Mas não temos em As Boas Maneiras o que hoje classificam como “pós-terror”. O horror é assumido desavergonhadamente do segundo ato em diante, com efeitos em CG bastante convincentes relacionados a criatura.

Marjorie Estiano está excelente como sempre, aqui assumindo o manto de uma madame caipira, à vontade com o sotaque interiorano, enquanto que Isabél Zuaa se destaca em uma interpretação contida, reticente e melancólica, que diz muito sobre sua personagem, além de enaltecer sua evolução ao longo do enredo.
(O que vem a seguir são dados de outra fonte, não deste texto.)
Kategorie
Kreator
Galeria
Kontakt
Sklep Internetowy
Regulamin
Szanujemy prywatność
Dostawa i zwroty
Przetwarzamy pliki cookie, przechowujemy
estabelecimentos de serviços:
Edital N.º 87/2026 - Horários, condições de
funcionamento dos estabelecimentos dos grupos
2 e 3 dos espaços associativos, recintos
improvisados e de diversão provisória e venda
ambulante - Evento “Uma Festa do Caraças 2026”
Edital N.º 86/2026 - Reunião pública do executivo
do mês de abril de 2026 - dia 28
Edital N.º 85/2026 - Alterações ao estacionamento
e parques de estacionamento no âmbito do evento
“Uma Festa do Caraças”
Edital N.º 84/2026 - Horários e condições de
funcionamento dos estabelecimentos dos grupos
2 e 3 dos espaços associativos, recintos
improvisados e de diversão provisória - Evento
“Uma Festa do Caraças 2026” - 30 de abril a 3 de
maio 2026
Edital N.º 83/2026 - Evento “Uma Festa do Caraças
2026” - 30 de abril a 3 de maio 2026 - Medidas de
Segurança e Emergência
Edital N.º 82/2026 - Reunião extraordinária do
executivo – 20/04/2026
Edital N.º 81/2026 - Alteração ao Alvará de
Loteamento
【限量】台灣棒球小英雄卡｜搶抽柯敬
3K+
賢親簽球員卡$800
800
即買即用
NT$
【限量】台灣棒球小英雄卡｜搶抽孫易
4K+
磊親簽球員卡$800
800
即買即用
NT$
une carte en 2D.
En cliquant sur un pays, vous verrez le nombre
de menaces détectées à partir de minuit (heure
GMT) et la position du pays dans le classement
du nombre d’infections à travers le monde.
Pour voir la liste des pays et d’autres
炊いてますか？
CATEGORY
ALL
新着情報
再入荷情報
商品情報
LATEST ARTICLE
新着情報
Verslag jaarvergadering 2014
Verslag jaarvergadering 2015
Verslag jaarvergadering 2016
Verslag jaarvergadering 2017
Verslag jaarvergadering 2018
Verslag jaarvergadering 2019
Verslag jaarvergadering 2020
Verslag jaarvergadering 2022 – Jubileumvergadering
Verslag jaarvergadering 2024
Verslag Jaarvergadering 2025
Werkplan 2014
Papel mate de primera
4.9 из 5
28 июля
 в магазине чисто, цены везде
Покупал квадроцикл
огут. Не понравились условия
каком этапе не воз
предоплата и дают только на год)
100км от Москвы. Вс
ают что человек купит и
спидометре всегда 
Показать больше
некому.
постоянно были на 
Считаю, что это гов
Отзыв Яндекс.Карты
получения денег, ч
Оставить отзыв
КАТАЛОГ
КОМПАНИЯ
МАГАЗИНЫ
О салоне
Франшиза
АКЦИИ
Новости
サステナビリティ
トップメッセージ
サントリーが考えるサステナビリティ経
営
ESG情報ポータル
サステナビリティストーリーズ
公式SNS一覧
Miguel Lobo, além do sobrenome completamente dentro do contexto, é um competente ator mirim, que não desaponta em cenas mais difíceis ou bizarras a que se submete.

As Boas Maneiras é, acima de tudo, uma fábula e isso fica evidenciado em alguns momentos, como o uso de matte paintings (de autoria do quadrinista Eduardo Schaal) para criar uma panorâmica fantástica na Marginal Pinheiros, dos momentos de “musical” em trilhas que acrescentam a narrativa, do flashback em storyboard, até um “que olhos grandes… que mãos grandes… uma boca grande” aparece num diálogo a certa altura para evocar o fabular intrínseco da produção, com artificialidades propositais e importantes para composição estética do enredo, dando um ar singular ao filme.

E ainda que certa teatralidade se faça presente aqui e ali, a história de gênero assume um escopo mais tradicional que também funciona, nas escolhas que as figuras fazem em tela e as consequências de tais atos, gerando um crescente de agônia e tensão que culmina num clímax inesperado, à maneira dos revoltados cristãos com pás e garfos levantados contra o monstro que se encurrala no moinho de vento em chamas.

As Boas Maneiras

O Brasil sabe fazer filme de terror e isso vem sendo provado cada vez mais nos últimos anos. As Boas Maneiras chega para coroar o formato.